§ INSTRUCTION:
Each line of the data below between the one containing "for twelve months." and the one containing "1. Apply 401", both included, is to be repeated exactly. Please omit pictures.
========
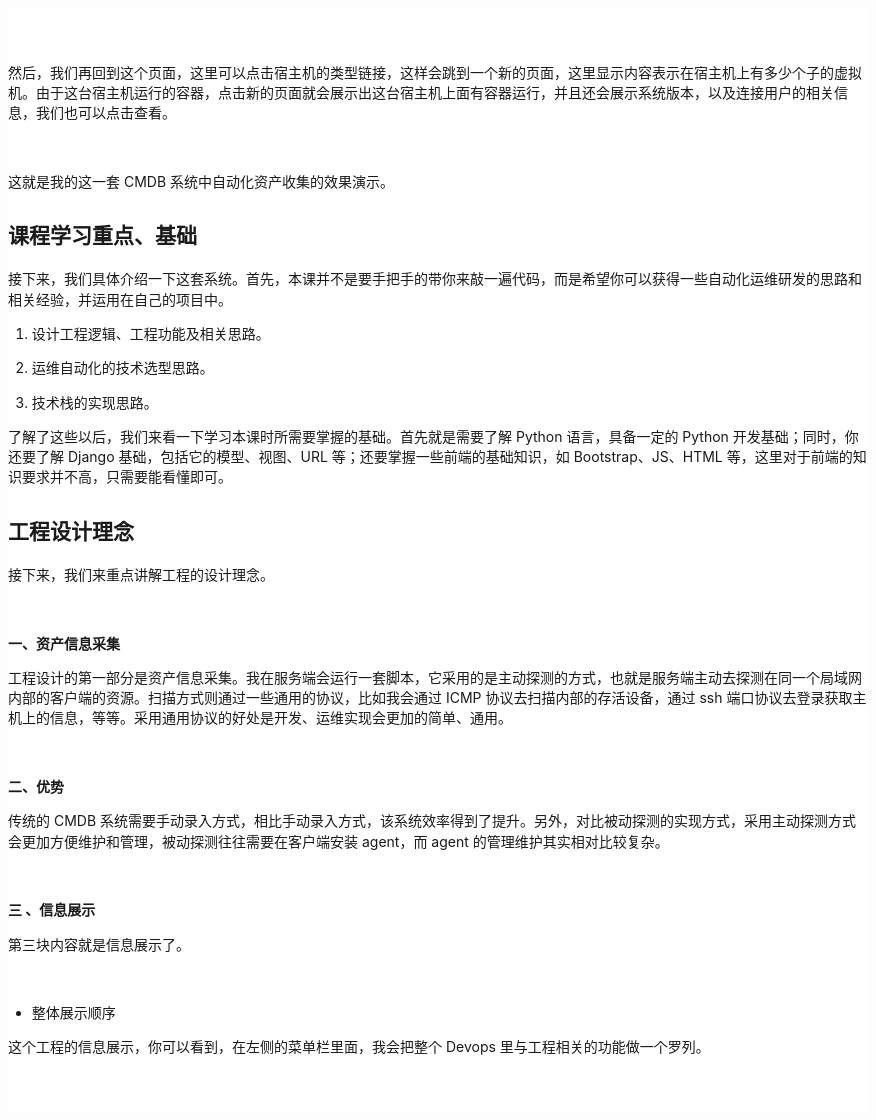 <br />

<Image alt="" src="https://s0.lgstatic.com/i/image3/M01/78/06/Cgq2xl5zJpSAMOZhAAJZ02uIxOg018.png"/>

<br />

然后，我们再回到这个页面，这里可以点击宿主机的类型链接，这样会跳到一个新的页面，这里显示内容表示在宿主机上有多少个子的虚拟机。由于这台宿主机运行的容器，点击新的页面就会展示出这台宿主机上面有容器运行，并且还会展示系统版本，以及连接用户的相关信息，我们也可以点击查看。

<br />

这就是我的这一套 CMDB 系统中自动化资产收集的效果演示。

**课程学习重点、基础**
-------------

接下来，我们具体介绍一下这套系统。首先，本课并不是要手把手的带你来敲一遍代码，而是希望你可以获得一些自动化运维研发的思路和相关经验，并运用在自己的项目中。

1. 设计工程逻辑、工程功能及相关思路。

2. 运维自动化的技术选型思路。

3. 技术栈的实现思路。

了解了这些以后，我们来看一下学习本课时所需要掌握的基础。首先就是需要了解 Python 语言，具备一定的 Python 开发基础；同时，你还要了解 Django 基础，包括它的模型、视图、URL 等；还要掌握一些前端的基础知识，如 Bootstrap、JS、HTML 等，这里对于前端的知识要求并不高，只需要能看懂即可。

**工程设计理念**
----------

接下来，我们来重点讲解工程的设计理念。

<br />

**一、资产信息采集**

工程设计的第一部分是资产信息采集。我在服务端会运行一套脚本，它采用的是主动探测的方式，也就是服务端主动去探测在同一个局域网内部的客户端的资源。扫描方式则通过一些通用的协议，比如我会通过 ICMP 协议去扫描内部的存活设备，通过 ssh 端口协议去登录获取主机上的信息，等等。采用通用协议的好处是开发、运维实现会更加的简单、通用。

<br />

**二、优势**

传统的 CMDB 系统需要手动录入方式，相比手动录入方式，该系统效率得到了提升。另外，对比被动探测的实现方式，采用主动探测方式会更加方便维护和管理，被动探测往往需要在客户端安装 agent，而 agent 的管理维护其实相对比较复杂。

<br />

**三 、信息展示**

第三块内容就是信息展示了。

<br />

* 整体展示顺序

这个工程的信息展示，你可以看到，在左侧的菜单栏里面，我会把整个 Devops 里与工程相关的功能做一个罗列。

<br />

<Image alt="" src="https://s0.lgstatic.com/i/image3/M01/78/05/CgpOIF5zJpSACdzWAAA33Ac2y-E712.png"/>

<br />
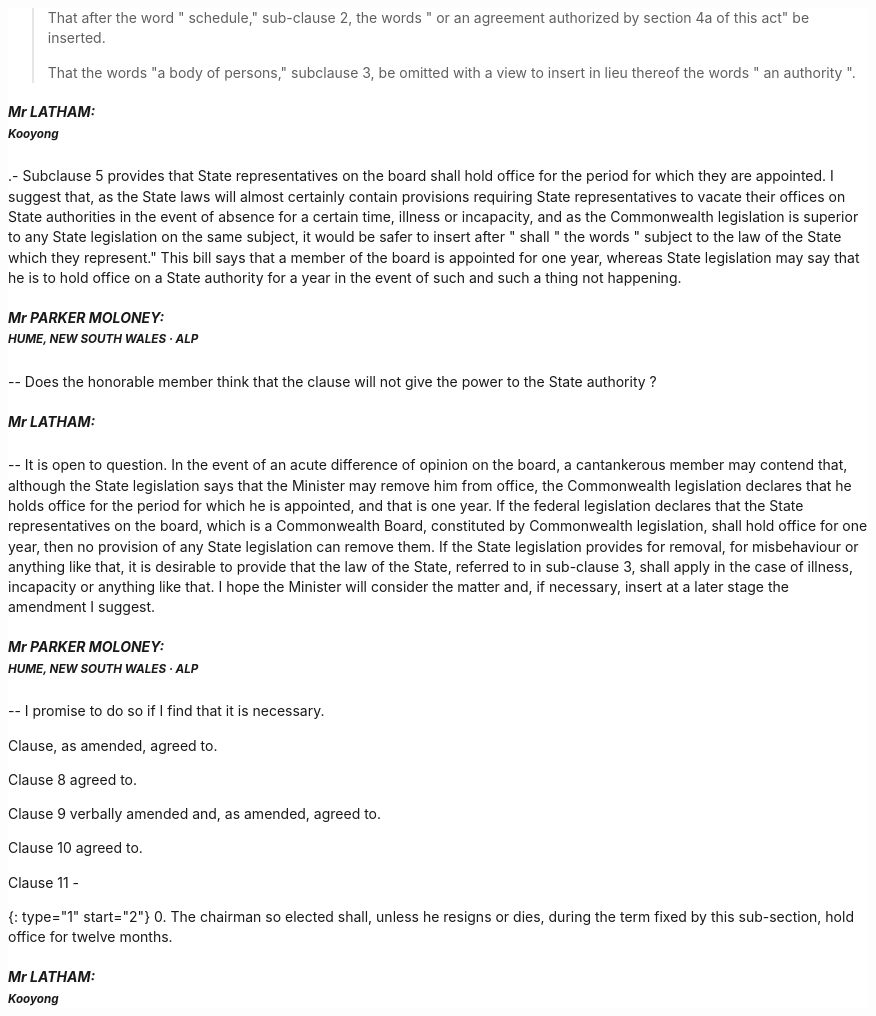   >That after the word " schedule," sub-clause 2, the words " or an agreement authorized by section 4a of this act" be inserted. 
  >
  >That the words "a body of persons," subclause 3, be omitted with a view to insert in lieu thereof the words " an authority ". 

##### Mr LATHAM:<br><small class="text-muted">Kooyong</small>

.- Subclause  5  provides that State representatives on the board shall hold office for the period for which they are appointed. I suggest that, as the State laws will almost certainly contain provisions requiring State representatives to vacate their offices on State authorities in the event of absence for a certain time, illness or incapacity, and as the Commonwealth legislation is superior to any State legislation on the same subject, it would be safer to insert after " shall " the words " subject to the law of the State which they represent." This bill says that a member of the board is appointed for one year, whereas State legislation may say that he is to hold office on a State authority for a year in the event of such and such a thing not happening. 

##### Mr PARKER MOLONEY:<br><small class="text-muted">HUME, NEW SOUTH WALES &middot; ALP</small>

--  Does the honorable member think that the clause will not give the power to the State authority ? 

##### Mr LATHAM:

-- It is open to question. In the event of an acute difference of opinion on the board, a cantankerous member may contend that, although the State legislation says that the Minister may remove him from office, the Commonwealth legislation declares that he holds office for the period for which he is appointed, and that is one year. If the federal legislation declares that the State representatives on the board, which is a Commonwealth Board, constituted by Commonwealth legislation, shall hold office for one year, then no provision of any State legislation can remove them. If the State legislation provides for removal, for misbehaviour or anything like that, it is desirable to provide that the law of the State, referred to in sub-clause  3,  shall apply in the case of illness, incapacity or anything like that. I hope the Minister will consider the matter and, if necessary, insert at a later stage the amendment I suggest. 

##### Mr PARKER MOLONEY:<br><small class="text-muted">HUME, NEW SOUTH WALES &middot; ALP</small>

--  I promise to do so if I find that it is necessary. 

Clause, as amended, agreed to. 

Clause  8  agreed to. 

Clause  9  verbally amended and, as amended, agreed to. 

Clause  10  agreed to. 

Clause  11 - 

{: type="1" start="2"}
0. The  chairman  so elected shall, unless he resigns or dies, during the term fixed by this sub-section, hold office for twelve months. 

##### Mr LATHAM:<br><small class="text-muted">Kooyong</small>
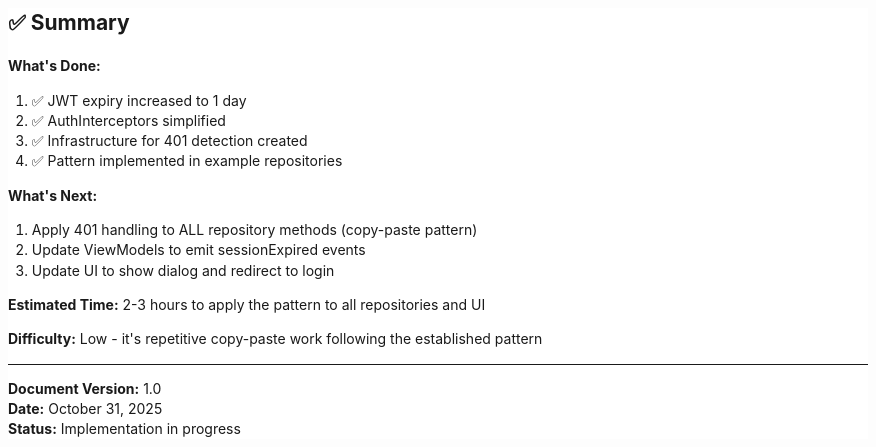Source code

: ## ✅ Summary

**What's Done:**
1. ✅ JWT expiry increased to 1 day
2. ✅ AuthInterceptors simplified
3. ✅ Infrastructure for 401 detection created
4. ✅ Pattern implemented in example repositories

**What's Next:**
1. Apply 401 handling to ALL repository methods (copy-paste pattern)
2. Update ViewModels to emit sessionExpired events
3. Update UI to show dialog and redirect to login

**Estimated Time:** 2-3 hours to apply the pattern to all repositories and UI

**Difficulty:** Low - it's repetitive copy-paste work following the established pattern

---

**Document Version:** 1.0  
**Date:** October 31, 2025  
**Status:** Implementation in progress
========
§ SOLUTION FOR THIS TASK:
0. The  chairman  so elected shall, unless he resigns or dies, during the term fixed by this sub-section, hold office for twelve months. 

##### Mr LATHAM:<br><small class="text-muted">Kooyong</small>
Source code

: ## ✅ Summary

**What's Done:**
1. ✅ JWT expiry increased to 1 day
2. ✅ AuthInterceptors simplified
3. ✅ Infrastructure for 401 detection created
4. ✅ Pattern implemented in example repositories

**What's Next:**
1. Apply 401 handling to ALL repository methods (copy-paste pattern)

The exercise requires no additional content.